Солдаты последней империи (Записки недисциплинированного офицера) - Виталий Чечило
Шрифт:
Интервал:
Закладка:
— Ты от меня, сука, не сбежишь.
Окрылённый этой мыслью, Файков пошел в ОРМ, там собственноручно выковал ошейник, приварил к нему метров шесть цепи от ворот, весом килограммов десять, конец цепи приварил к шестнадцатикилограммовой гире. Цепь с гирей вместе с солдатским имуществом уложил в вещмешок. На гарнизонной гаптвахте татарчонка одевали, как парашютиста: ошейник на шее закрыли на замок, накинули лямки, завязали тесемки… Татарчонок так оторопел, что безропотно исполнял все приказания. Издали не видно, только из вещмешка торчит кусок цепи, да солдат сутулится. Но меньшую гирю не повесишь — с ней он мог убежать.
Везти нужно было из Ленинска в Кзыл-Орду, шесть часов поездом. Файков, не желая позориться, за пять рублей сдал татарчонка в багажный вагон, примкнул замком цепь к стойке, оставшейся длины хватало дойти до туалета. А сам сел в плацкартный вагон, где до самой Кзыл-Орды предавался пьянке и блуду с проводницей.
В Кзыл-Орде татарчонок медленно дошел до дисбата. Когда командир батальона увидал вериги, его еле откачали от смеха:
— Я всё видел, но такого…
Некоторых, действительно, привозили в машине, привязанными к палке.
Дисбат был «рисовый», солдат гоняли на рисовые чеки. За полтора года такой «службы» начинали гнить ноги. Освоившись, татарчонок решил бежать, гнилая натура брала своё. Вода с полей уходила в трубу, в неё он и нырнул. Внутри труба оказалась перегороженой решеткой, течение не позволяло выплыть обратно. В дисбате знали где искать, вечером, при проверке, достали багром. На этом его эпопея и завершилась.
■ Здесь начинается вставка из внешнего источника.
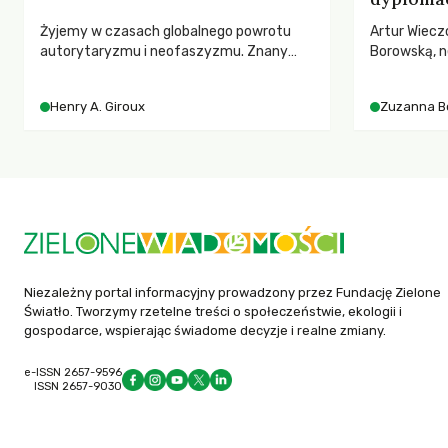
Żyjemy w czasach globalnego powrotu
Artur Wiecz
autorytaryzmu i neofaszyzmu. Znany
Borowską, n
pedagog Henry A. Giroux ostrzega przed
YOUNGO – o 
korporacyjną tyranią niszczącą
różnorodnośc
Henry A. Giroux
Zuzanna B
społeczeństwo. Czy współczesne
ruchach kl
uniwersytety obronią swoją niezależność i
wychowają świadomych obywateli?
Niezależny portal informacyjny prowadzony przez Fundację Zielone
Światło. Tworzymy rzetelne treści o społeczeństwie, ekologii i
gospodarce, wspierając świadome decyzje i realne zmiany.
e-ISSN 2657-9596
ISSN 2657-9030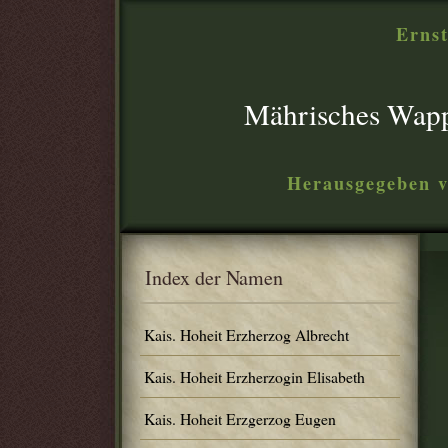
Ernst
Mährisches Wap
Herausgegeben v
Index der Namen
Kais. Hoheit Erzherzog Albrecht
Kais. Hoheit Erzherzogin Elisabeth
Kais. Hoheit Erzgerzog Eugen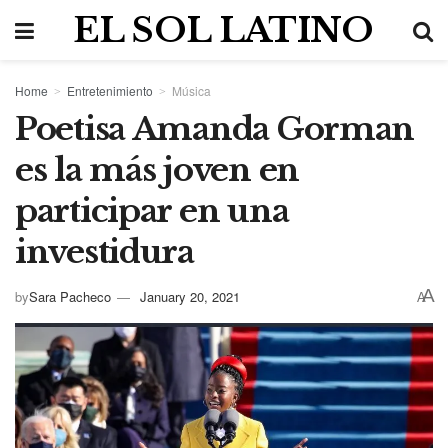
EL SOL LATINO
Home
Entretenimiento
Música
Poetisa Amanda Gorman
es la más joven en
participar en una
investidura
A
by
Sara Pacheco
January 20, 2021
A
После этого Файков резко пошел вверх, ему даже доверяли получать спирт. Вскоре получил лейтенанта, выбился в инженеры, а мог бы и пропасть командиром регламентного взвода — самая собачья должность. На ней Файков и научился выживанию. А послали бы какого-нибудь майора, от него солдат сбежал бы уже в Тюратаме.
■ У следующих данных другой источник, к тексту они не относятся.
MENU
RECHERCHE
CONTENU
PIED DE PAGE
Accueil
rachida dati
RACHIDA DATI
Далеко не все дезертиры были настроены мирно. Некоторые, особенно грузины и прочие «лица кавказской национальности», захватывали отдельные кочевья, объедали мирных казахов, насиловали казашек. Любопытно, что сами казахи относились к этому бедствию стоически. «Апа», имевшая к тому времени по десятку детей, также не отличалась чувствительностью. Обычно военные власти скрывали подобные преступления. Тогда за изнасилование, да ещё связанное с бесчинствами по отношению к местному населению, виновным грозила «вышка».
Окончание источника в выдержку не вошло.